So how do we prepare?
Like most compliance efforts, early preparation is essential, especially to achieve compliance with some of the more onerous requirements detailed in the PDPL. As a priority, organizations should follow this six-point plan:
Step 1: Understand the data.
Organizations must understand what data they hold, how it is used and who it is shared with. This can be accomplished by creating a record of processing activities to trace data through the information lifecycle. This document can be used as a single source of truth and to inform other compliance activities.
Step 2: Establish governance.
Identifying local representatives where appropriate and appointing data officers will be an essential step. These individuals should be integrated into existing data protection or security networks of governance to enable the successful communication and escalation of risks.

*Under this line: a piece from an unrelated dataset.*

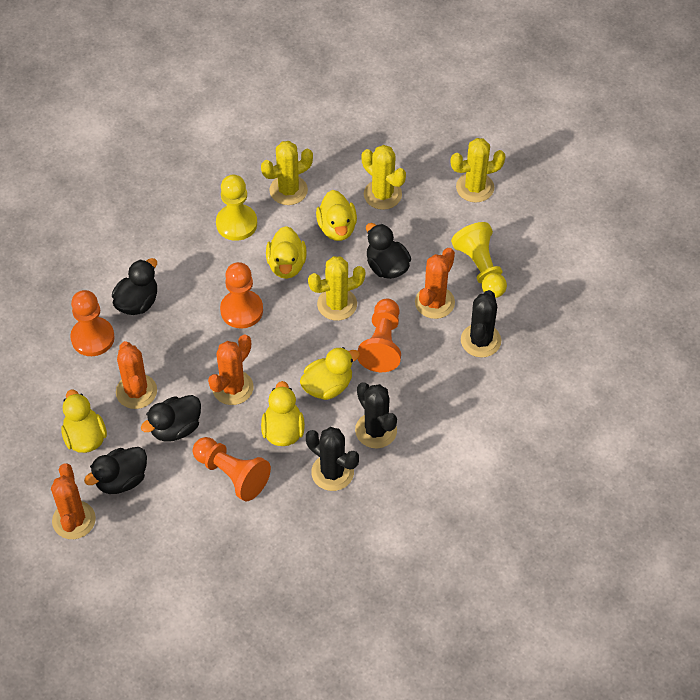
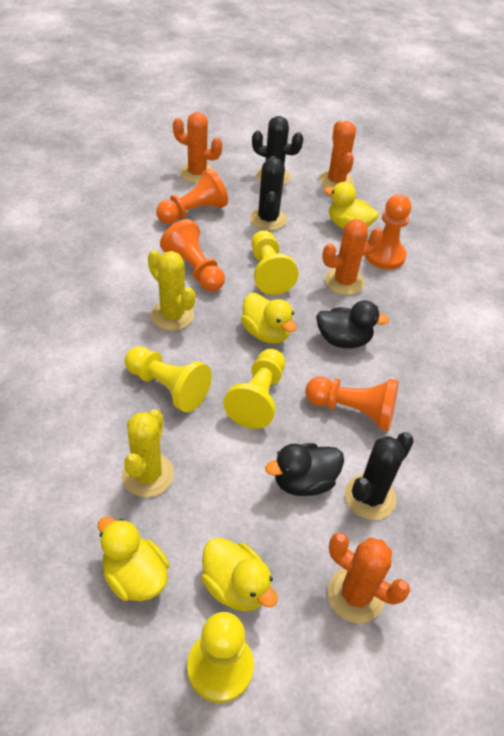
black duck: 4 -> 2
yellow cactus: 4 -> 2
yellow duck: 5 -> 4
yellow pawn: 2 -> 4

Step 3: Create policies and procedures.
Policies and processes must be updated to reflect the new data protection responsibilities, including procedural guidance for responding to data subject rights requests and issuing data breach notifications. Policy refreshes must also address the assessment of data protection and security standards in place among third parties.
Step 4: Implement and test breach plans.
Organizations need a robust data breach plan that articulates each step involved in responding to a breach, the individuals and teams involved, and the timelines to complete each step. Testing your plan will help to ensure your teams are cohesive and ready should an actual incident occur.
Step 5: Identify international data transfers.
Using the ROPAs as a starting point, organizations should seek to understand what data is transferred internationally and where it is transferred to. This includes understanding how limitations in the law may affect these transfers and beginning to adopt strategies for compliance.
Step 6: Provide training and change management.
Training is an effective tool to develop a sustainable culture of compliance. To complement training activities, organizations should consider identifying change management strategies to help ensure that the compliance activities are embedded successfully.